**DIRECTIONS**
Quote exactly, and only, the lines of the material below from the line with "remote control [363,594,386,632]" through the line with "drink coaster [779,445,874,469]".

**THE RECORDS**
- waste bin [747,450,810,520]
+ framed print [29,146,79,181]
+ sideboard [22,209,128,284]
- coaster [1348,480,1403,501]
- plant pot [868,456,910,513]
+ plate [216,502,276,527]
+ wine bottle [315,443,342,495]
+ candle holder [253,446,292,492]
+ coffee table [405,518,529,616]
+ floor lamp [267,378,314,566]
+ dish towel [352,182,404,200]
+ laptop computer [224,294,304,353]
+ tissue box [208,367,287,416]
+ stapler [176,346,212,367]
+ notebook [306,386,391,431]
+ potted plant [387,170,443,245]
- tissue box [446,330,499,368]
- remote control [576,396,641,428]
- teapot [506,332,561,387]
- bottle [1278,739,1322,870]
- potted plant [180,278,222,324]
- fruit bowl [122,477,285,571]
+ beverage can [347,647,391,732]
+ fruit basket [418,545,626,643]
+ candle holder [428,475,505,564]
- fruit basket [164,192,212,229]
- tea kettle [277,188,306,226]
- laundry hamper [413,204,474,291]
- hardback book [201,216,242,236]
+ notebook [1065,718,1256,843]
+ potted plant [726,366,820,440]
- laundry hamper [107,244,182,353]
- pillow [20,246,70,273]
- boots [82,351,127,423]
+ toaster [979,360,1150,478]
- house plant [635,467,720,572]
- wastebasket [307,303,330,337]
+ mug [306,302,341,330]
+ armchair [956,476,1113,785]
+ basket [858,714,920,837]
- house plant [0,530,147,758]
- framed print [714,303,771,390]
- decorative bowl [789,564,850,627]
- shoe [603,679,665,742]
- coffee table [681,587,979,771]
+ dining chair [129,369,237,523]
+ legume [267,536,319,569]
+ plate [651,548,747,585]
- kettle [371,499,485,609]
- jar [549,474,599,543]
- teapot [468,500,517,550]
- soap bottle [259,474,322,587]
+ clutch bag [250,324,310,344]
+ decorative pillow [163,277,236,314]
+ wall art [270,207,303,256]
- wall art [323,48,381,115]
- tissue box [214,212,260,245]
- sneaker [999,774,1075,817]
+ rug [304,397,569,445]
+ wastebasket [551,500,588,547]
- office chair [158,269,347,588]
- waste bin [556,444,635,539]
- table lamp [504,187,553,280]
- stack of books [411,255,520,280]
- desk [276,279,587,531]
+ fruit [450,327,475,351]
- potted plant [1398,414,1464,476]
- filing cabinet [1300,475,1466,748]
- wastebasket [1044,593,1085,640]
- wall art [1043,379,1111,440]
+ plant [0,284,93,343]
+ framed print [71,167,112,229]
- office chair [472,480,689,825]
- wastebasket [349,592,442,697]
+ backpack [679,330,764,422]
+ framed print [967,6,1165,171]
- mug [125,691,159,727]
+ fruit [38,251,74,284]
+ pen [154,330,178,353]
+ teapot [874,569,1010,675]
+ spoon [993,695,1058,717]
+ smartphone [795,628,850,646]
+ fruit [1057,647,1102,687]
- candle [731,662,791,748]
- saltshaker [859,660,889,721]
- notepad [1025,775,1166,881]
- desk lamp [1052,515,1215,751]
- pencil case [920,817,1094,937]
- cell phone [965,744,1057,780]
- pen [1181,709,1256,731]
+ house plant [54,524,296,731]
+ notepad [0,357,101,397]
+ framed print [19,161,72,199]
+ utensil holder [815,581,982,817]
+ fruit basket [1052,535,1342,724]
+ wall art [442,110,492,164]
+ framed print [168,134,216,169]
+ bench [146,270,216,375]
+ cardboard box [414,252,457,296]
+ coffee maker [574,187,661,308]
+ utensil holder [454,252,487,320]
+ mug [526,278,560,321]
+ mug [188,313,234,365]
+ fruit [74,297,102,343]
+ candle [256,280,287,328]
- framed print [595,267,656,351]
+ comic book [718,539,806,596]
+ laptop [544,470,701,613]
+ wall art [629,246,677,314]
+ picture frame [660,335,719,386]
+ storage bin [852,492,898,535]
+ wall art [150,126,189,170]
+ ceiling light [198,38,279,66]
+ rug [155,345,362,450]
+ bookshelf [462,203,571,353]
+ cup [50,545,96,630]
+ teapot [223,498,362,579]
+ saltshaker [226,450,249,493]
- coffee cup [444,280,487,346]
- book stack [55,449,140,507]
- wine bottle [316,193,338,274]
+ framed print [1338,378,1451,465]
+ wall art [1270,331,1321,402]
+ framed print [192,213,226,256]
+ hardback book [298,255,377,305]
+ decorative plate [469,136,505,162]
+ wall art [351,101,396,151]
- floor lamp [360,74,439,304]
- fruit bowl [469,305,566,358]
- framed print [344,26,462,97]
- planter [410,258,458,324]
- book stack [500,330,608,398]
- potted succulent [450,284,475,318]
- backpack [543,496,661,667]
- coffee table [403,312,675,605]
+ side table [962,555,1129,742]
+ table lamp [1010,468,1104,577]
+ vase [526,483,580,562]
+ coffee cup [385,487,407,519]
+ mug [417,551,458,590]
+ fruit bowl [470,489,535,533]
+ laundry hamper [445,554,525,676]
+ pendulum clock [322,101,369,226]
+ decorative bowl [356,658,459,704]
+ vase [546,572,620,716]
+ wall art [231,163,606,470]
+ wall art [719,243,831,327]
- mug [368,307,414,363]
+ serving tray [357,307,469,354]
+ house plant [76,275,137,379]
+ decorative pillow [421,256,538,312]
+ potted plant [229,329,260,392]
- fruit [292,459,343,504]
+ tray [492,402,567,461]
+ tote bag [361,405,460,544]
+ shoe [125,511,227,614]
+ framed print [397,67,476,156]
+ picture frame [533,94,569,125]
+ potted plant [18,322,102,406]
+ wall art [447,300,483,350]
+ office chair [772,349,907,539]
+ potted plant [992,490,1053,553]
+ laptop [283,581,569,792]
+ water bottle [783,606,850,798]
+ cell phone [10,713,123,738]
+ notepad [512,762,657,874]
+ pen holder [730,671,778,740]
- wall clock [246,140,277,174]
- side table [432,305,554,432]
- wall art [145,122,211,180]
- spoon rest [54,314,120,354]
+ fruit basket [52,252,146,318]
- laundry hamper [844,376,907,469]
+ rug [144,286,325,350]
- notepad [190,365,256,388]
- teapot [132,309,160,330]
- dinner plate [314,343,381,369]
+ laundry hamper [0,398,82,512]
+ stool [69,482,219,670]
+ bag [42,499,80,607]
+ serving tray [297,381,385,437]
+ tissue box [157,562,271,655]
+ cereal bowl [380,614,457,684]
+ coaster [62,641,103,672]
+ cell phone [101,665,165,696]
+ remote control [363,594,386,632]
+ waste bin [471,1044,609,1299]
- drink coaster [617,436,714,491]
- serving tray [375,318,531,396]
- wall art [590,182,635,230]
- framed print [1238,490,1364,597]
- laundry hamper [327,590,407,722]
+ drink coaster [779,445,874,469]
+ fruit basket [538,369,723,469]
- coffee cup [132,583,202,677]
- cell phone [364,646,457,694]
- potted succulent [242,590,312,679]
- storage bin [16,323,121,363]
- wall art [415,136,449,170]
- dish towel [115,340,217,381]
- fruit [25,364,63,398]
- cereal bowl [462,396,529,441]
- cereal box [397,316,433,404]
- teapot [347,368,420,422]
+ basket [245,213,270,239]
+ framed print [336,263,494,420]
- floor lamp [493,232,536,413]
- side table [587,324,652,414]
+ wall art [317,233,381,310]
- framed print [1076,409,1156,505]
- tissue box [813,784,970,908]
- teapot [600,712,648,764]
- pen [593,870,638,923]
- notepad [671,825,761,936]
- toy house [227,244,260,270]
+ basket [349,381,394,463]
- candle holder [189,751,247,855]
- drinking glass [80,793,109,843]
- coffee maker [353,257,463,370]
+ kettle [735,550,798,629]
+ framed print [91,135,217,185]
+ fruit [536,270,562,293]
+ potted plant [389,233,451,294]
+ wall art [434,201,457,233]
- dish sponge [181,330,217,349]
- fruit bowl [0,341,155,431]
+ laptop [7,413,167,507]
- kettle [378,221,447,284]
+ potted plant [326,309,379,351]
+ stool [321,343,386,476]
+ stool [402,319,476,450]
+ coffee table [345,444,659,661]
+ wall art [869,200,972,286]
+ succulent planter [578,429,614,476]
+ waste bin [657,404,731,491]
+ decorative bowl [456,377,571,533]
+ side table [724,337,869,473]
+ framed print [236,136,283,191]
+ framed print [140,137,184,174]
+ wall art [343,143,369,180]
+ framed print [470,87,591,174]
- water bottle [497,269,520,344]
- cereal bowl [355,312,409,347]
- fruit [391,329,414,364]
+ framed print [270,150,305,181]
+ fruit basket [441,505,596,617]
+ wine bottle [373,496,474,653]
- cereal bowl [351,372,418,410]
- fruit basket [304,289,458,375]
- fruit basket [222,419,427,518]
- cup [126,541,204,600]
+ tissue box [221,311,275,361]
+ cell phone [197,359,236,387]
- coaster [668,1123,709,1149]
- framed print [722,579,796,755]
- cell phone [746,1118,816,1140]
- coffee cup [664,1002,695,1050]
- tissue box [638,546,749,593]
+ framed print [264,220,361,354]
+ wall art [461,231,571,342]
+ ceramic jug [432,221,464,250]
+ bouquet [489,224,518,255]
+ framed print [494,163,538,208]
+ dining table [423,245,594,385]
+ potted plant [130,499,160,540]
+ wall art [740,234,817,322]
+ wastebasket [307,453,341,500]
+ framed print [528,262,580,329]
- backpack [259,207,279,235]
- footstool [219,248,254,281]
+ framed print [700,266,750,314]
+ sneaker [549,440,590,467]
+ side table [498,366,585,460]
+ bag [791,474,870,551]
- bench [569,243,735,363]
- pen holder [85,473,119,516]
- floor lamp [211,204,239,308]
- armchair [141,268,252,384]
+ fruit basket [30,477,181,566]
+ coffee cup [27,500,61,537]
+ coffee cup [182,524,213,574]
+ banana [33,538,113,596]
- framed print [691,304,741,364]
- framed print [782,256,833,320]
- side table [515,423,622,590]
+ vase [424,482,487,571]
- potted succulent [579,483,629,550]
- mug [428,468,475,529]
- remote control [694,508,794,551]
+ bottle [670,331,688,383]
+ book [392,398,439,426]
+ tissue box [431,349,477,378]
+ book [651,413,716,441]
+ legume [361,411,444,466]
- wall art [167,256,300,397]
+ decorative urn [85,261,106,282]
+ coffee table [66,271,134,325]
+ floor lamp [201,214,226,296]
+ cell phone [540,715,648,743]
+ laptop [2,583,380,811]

**RESPONSE TO THE TASK**
+ remote control [363,594,386,632]
+ waste bin [471,1044,609,1299]
- drink coaster [617,436,714,491]
- serving tray [375,318,531,396]
- wall art [590,182,635,230]
- framed print [1238,490,1364,597]
- laundry hamper [327,590,407,722]
+ drink coaster [779,445,874,469]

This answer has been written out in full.